The concept of "cancel culture" is not new, but on social networking platforms such as Twitter and Instagram, where it is most prevalent, it has taken a new form, said Ms Indranee, who is also Second Minister for Finance and National Development.
"Unlike in the past, cancel culture has gained prominence in the current generation in a new form… and is able to be amplified and (go) viral exponentially. This also means the impact is exponential and can be huge."
She was speaking yesterday at a virtual dialogue series themed "Cancelling Cancel Culture?", organised by youth-led inter-faith initiative Roses of Peace, along with four other panellists.
"At the end of the day, if you strip away the jargon, it all boils down to basic human nature. Somebody did something not good, the rest of us disapprove of it. How do we get that person to do the right thing? We need to have a sense of proportion… and to have a way to let the person find their way back and make it better."
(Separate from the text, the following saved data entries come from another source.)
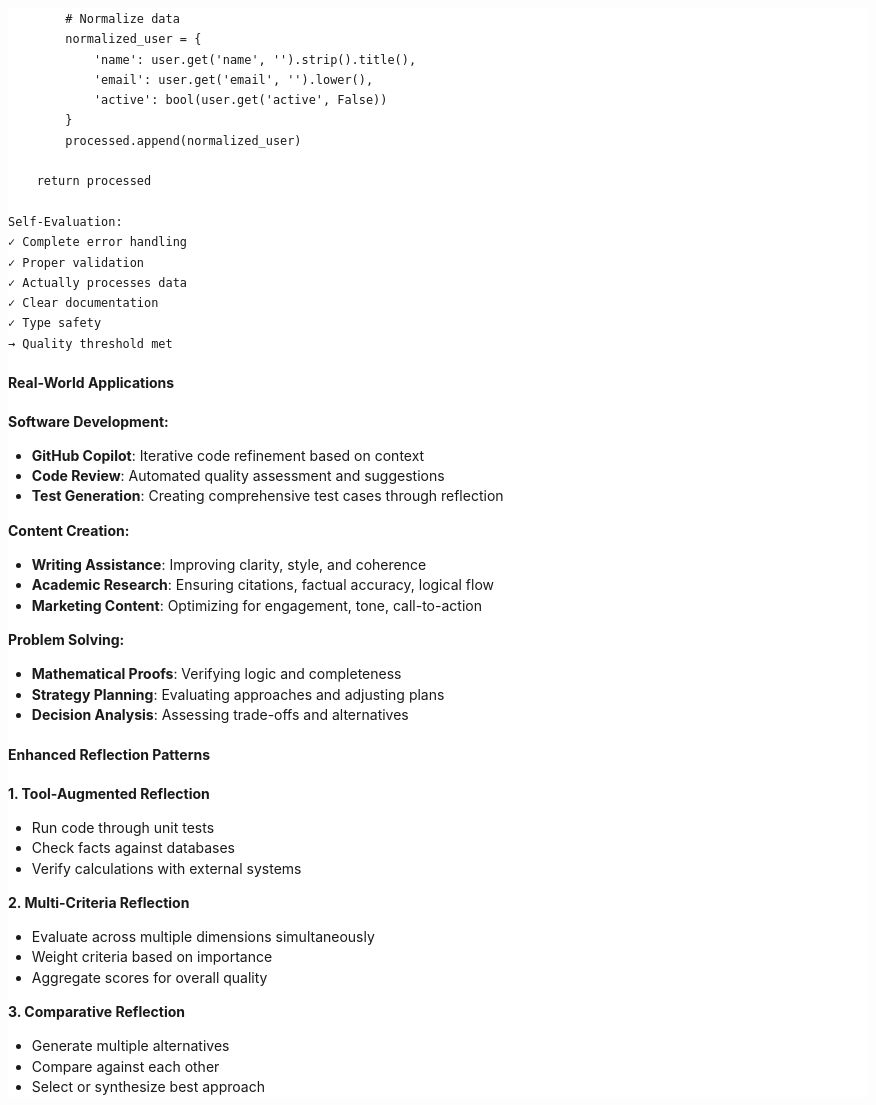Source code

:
 ```
        # Normalize data
        normalized_user = {
            'name': user.get('name', '').strip().title(),
            'email': user.get('email', '').lower(),
            'active': bool(user.get('active', False))
        }
        processed.append(normalized_user)

    return processed

Self-Evaluation:
✓ Complete error handling
✓ Proper validation
✓ Actually processes data
✓ Clear documentation
✓ Type safety
→ Quality threshold met
```

#### Real-World Applications

**Software Development:**

- **GitHub Copilot**: Iterative code refinement based on context
- **Code Review**: Automated quality assessment and suggestions
- **Test Generation**: Creating comprehensive test cases through reflection

**Content Creation:**

- **Writing Assistance**: Improving clarity, style, and coherence
- **Academic Research**: Ensuring citations, factual accuracy, logical flow
- **Marketing Content**: Optimizing for engagement, tone, call-to-action

**Problem Solving:**

- **Mathematical Proofs**: Verifying logic and completeness
- **Strategy Planning**: Evaluating approaches and adjusting plans
- **Decision Analysis**: Assessing trade-offs and alternatives

#### Enhanced Reflection Patterns

**1. Tool-Augmented Reflection**

- Run code through unit tests
- Check facts against databases
- Verify calculations with external systems

**2. Multi-Criteria Reflection**

- Evaluate across multiple dimensions simultaneously
- Weight criteria based on importance
- Aggregate scores for overall quality

**3. Comparative Reflection**

- Generate multiple alternatives
- Compare against each other
- Select or synthesize best approach
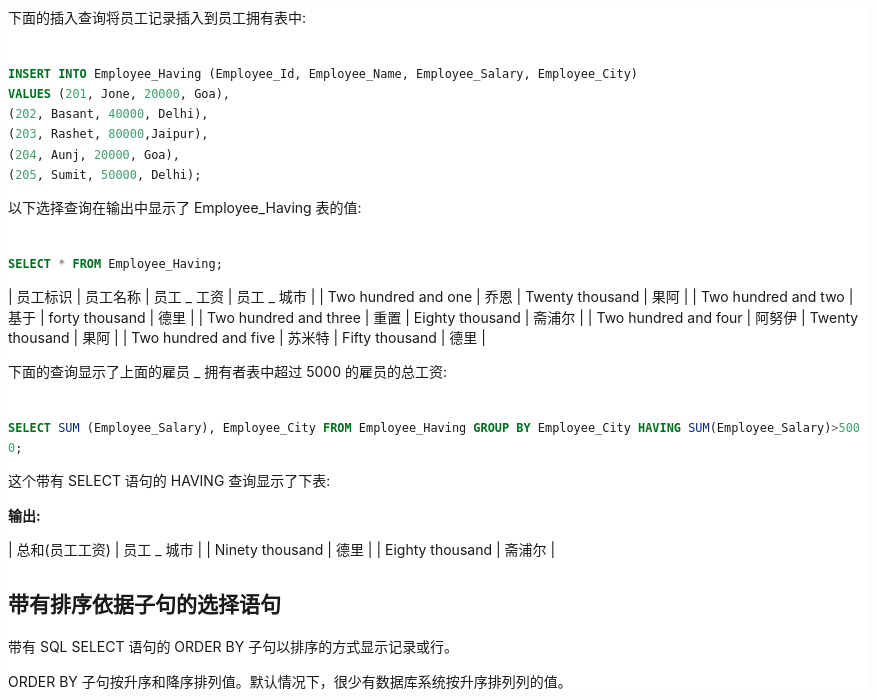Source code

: 下面的插入查询将员工记录插入到员工拥有表中:

```sql

INSERT INTO Employee_Having (Employee_Id, Employee_Name, Employee_Salary, Employee_City) 
VALUES (201, Jone, 20000, Goa),
(202, Basant, 40000, Delhi), 
(203, Rashet, 80000,Jaipur),
(204, Aunj, 20000, Goa),
(205, Sumit, 50000, Delhi);

```

以下选择查询在输出中显示了 Employee_Having 表的值:

```sql

SELECT * FROM Employee_Having;

```

| 员工标识 | 员工名称 | 员工 _ 工资 | 员工 _ 城市 |
| Two hundred and one | 乔恩 | Twenty thousand | 果阿 |
| Two hundred and two | 基于 | forty thousand | 德里 |
| Two hundred and three | 重置 | Eighty thousand | 斋浦尔 |
| Two hundred and four | 阿努伊 | Twenty thousand | 果阿 |
| Two hundred and five | 苏米特 | Fifty thousand | 德里 |

下面的查询显示了上面的雇员 _ 拥有者表中超过 5000 的雇员的总工资:

```sql

SELECT SUM (Employee_Salary), Employee_City FROM Employee_Having GROUP BY Employee_City HAVING SUM(Employee_Salary)>5000;

```

这个带有 SELECT 语句的 HAVING 查询显示了下表:

**输出:**

| 总和(员工工资) | 员工 _ 城市 |
| Ninety thousand | 德里 |
| Eighty thousand | 斋浦尔 |

## 带有排序依据子句的选择语句

带有 SQL SELECT 语句的 ORDER BY 子句以排序的方式显示记录或行。

ORDER BY 子句按升序和降序排列值。默认情况下，很少有数据库系统按升序排列列的值。

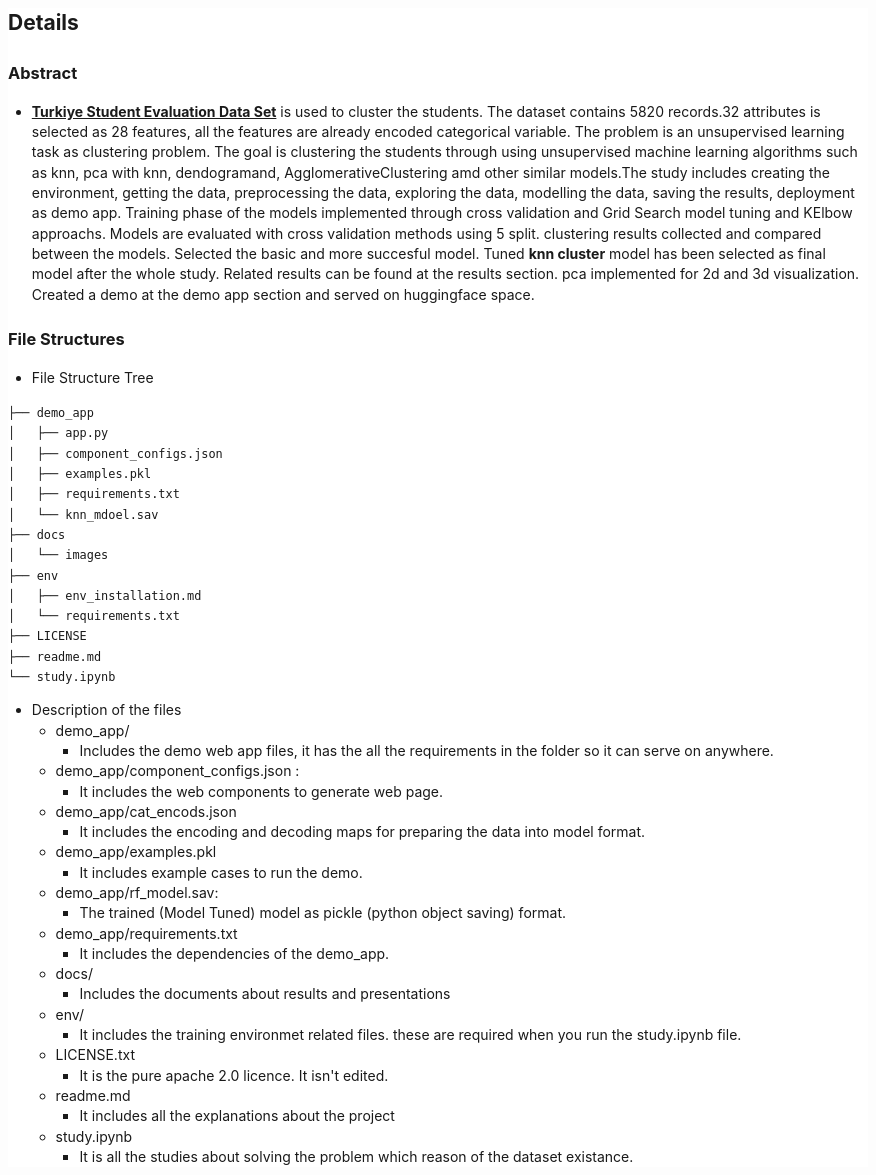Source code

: 
## Details

### Abstract
- [__Turkiye Student Evaluation Data Set__](http://archive.ics.uci.edu/ml/datasets/turkiye+student+evaluation) is used to cluster the students. The dataset contains 5820 records.32 attributes is selected as 28 features, all the features are already encoded categorical variable. The problem is an unsupervised learning task as clustering problem. The goal is clustering the students through using unsupervised machine learning algorithms such as knn, pca with knn, dendogramand, AgglomerativeClustering amd other similar models.The study includes creating the environment, getting the data, preprocessing the data, exploring the data, modelling the data, saving the results, deployment as demo app. Training phase of the models implemented through cross validation and Grid Search model tuning and KElbow approachs.  Models are evaluated with cross validation methods using 5 split. clustering results collected and compared between the models. Selected the basic and more succesful model. Tuned __knn cluster__ model has been selected as final model after the whole study.  Related results can be found at the results section. pca implemented for 2d and 3d visualization. Created a demo at the demo app section and served on huggingface space.  

### File Structures

- File Structure Tree
```bash
├── demo_app
│   ├── app.py
│   ├── component_configs.json
│   ├── examples.pkl
│   ├── requirements.txt
│   └── knn_mdoel.sav
├── docs
│   └── images
├── env
│   ├── env_installation.md
│   └── requirements.txt
├── LICENSE
├── readme.md
└── study.ipynb
```
- Description of the files
  - demo_app/
    - Includes the demo web app files, it has the all the requirements in the folder so it can serve on anywhere.
  - demo_app/component_configs.json :
    - It includes the web components to generate web page.
  - demo_app/cat_encods.json
    - It includes the encoding and decoding maps for preparing the data into model format.
  - demo_app/examples.pkl
    - It includes example cases to run the demo.
  - demo_app/rf_model.sav:
    - The trained (Model Tuned) model as pickle (python object saving) format.
  - demo_app/requirements.txt
    - It includes the dependencies of the demo_app.
  - docs/
    - Includes the documents about results and presentations
  - env/
    - It includes the training environmet related files. these are required when you run the study.ipynb file.
  - LICENSE.txt
    - It is the pure apache 2.0 licence. It isn't edited.
  - readme.md
    - It includes all the explanations about the project
  - study.ipynb
    - It is all the studies about solving the problem which reason of the dataset existance.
Dealing with such situations where emotions are "highly charged" also depends on the context and the individual, Ms Indranee said, noting that a set of personal moral guidelines will "keep one in good stead".
"Our only real defence is to be critical in our thinking and discerning, which can be quite hard when it's an emotional trigger," she said.
"In responding to things being called out, (perhaps it's better if) people think first and... do their own checks; if not, it can have quite a disastrous outcome."
The rise of cancel culture - in which brands and people are boycotted in online mob-style vigilante behaviour - around the world and in Singapore has some wondering if this is the right way for those seeking justice.
Panellist Crystal Abidin, a digital anthropologist at Curtin University, said there is a difference between call-out culture and cancel culture, although both involve "some sort of public declaration".
Call-out culture involves publicly criticising an individual or a brand for violating behavioural standards. Associate Professor Abidin noted that there is room for calling out to be used at the grassroots level to keep those who are in power in check.
On the other hand, cancel culture goes straight to the last step of boycotting, and is used as a way to end all conversations, akin to "throwing the baby out with the bathwater", she said.
Panellist Terence Chia, co-founder of comedy content house Ministry of Funny, said the "weaponisation" of social media can be dangerous, although the silver lining is that it can hold people accountable if it is done right.
A participant asked if, other than calling out a person's mistake, another way to deal with the situation could be to think about "calling in" - that is, to speak privately - to the person, although the panellists acknowledged that it might be easier said than done.
Panellist Haresh Tilani, co-founder of Ministry of Funny, said that having private face-to-face conversations would be the "most ideal scenario", although he is sceptical of people's online behaviour.
"Ideally, what we want is to facilitate longer-form conversations, whether it's on the Internet or other platforms, so that it becomes the norm, as opposed to the long Facebook posts," he said.
Panellist Joel Lim, managing director of Zyrup Media, said that the intention behind the calling out or calling in is just as important as what is done.
"If there's an intention to let the person grow and to learn from the experience, we need to respect that… and there may be a chance for a better result, at least from what I see today."